* [Task item a] Set down the full description of the modular forms textbook below, word for word.

* [Document text]
☆ ☆ ☆

This comprehensive textbook, which includes numerous exercises, aims to give a complete picture of the classical aspects of the subject, with an emphasis on explicit formulas. After a number of motivating examples such as elliptic functions and theta functions, the modular group, its subgroups, and general aspects of holomorphic and nonholomorphic modular forms are explained, with an emphasis on explicit examples. The heart of the book is the classical theory developed by Hecke and continued up to the Atkin-Lehner-Li theory of newforms and including the theory of Eisenstein series, Rankin-Selberg theory, and a more general theory of theta series including the Weil representation. The final chapter explores in some detail more general types of modular forms such as half-integral weight, Hilbert, Jacobi, Maass, and Siegel modular forms.

Some "gems" of the book are an immediately implementable trace formula for Hecke operators, generalizations of Haberland's formulas for the computation of Petersson inner products, W. Li's little-known theorem on the diagonalization of the full space of modular forms, and explicit algorithms due to the second author for computing Maass forms.

☆ ☆ ☆

* [Task item b] Extract every line of the stored items below without changing anything, and leave out the pictures.

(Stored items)
☆ ☆ ☆

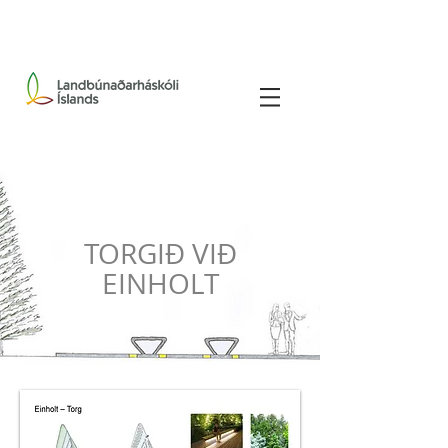
TORGIÐ VIÐ
EINHOLT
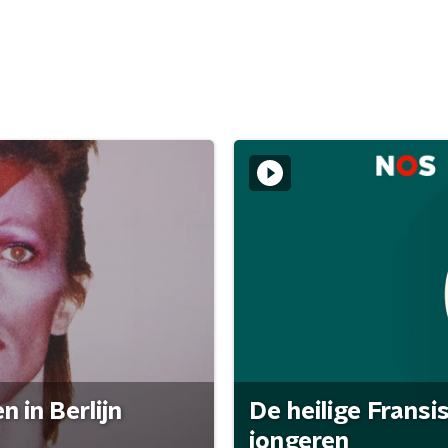
 in Berlijn
De heilige Fransi
jongeren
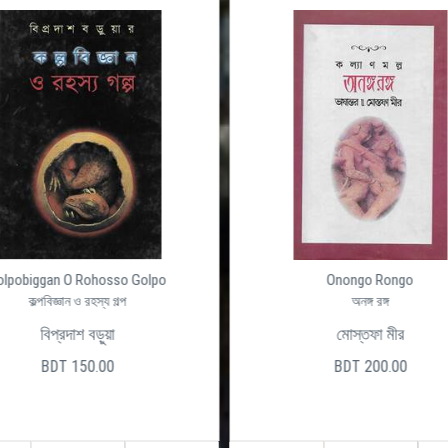
olpobiggan O Rohosso Golpo
Onongo Rongo
কল্পবিজ্ঞান ও রহস্য গল্প
অনঙ্গ রঙ্গ
বিপ্রদাশ বড়ুয়া
মোস্তফা মীর
BDT 150.00
BDT 200.00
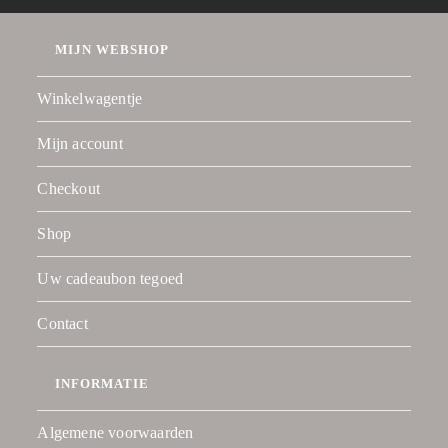
MIJN WEBSHOP
Winkelwagentje
Mijn account
Checkout
Shop
Uw cadeaubon tegoed
Contact
INFORMATIE
Algemene voorwaarden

☆ ☆ ☆

* [Solution a]
This comprehensive textbook, which includes numerous exercises, aims to give a complete picture of the classical aspects of the subject, with an emphasis on explicit formulas. After a number of motivating examples such as elliptic functions and theta functions, the modular group, its subgroups, and general aspects of holomorphic and nonholomorphic modular forms are explained, with an emphasis on explicit examples. The heart of the book is the classical theory developed by Hecke and continued up to the Atkin-Lehner-Li theory of newforms and including the theory of Eisenstein series, Rankin-Selberg theory, and a more general theory of theta series including the Weil representation. The final chapter explores in some detail more general types of modular forms such as half-integral weight, Hilbert, Jacobi, Maass, and Siegel modular forms.

Some "gems" of the book are an immediately implementable trace formula for Hecke operators, generalizations of Haberland's formulas for the computation of Petersson inner products, W. Li's little-known theorem on the diagonalization of the full space of modular forms, and explicit algorithms due to the second author for computing Maass forms.

* [Solution b]
TORGIÐ VIÐ
EINHOLT
 in Berlijn
De heilige Fransi
jongeren
olpobiggan O Rohosso Golpo
Onongo Rongo
কল্পবিজ্ঞান ও রহস্য গল্প
অনঙ্গ রঙ্গ
বিপ্রদাশ বড়ুয়া
মোস্তফা মীর
BDT 150.00
BDT 200.00
MIJN WEBSHOP
Winkelwagentje
Mijn account
Checkout
Shop
Uw cadeaubon tegoed
Contact
INFORMATIE
Algemene voorwaarden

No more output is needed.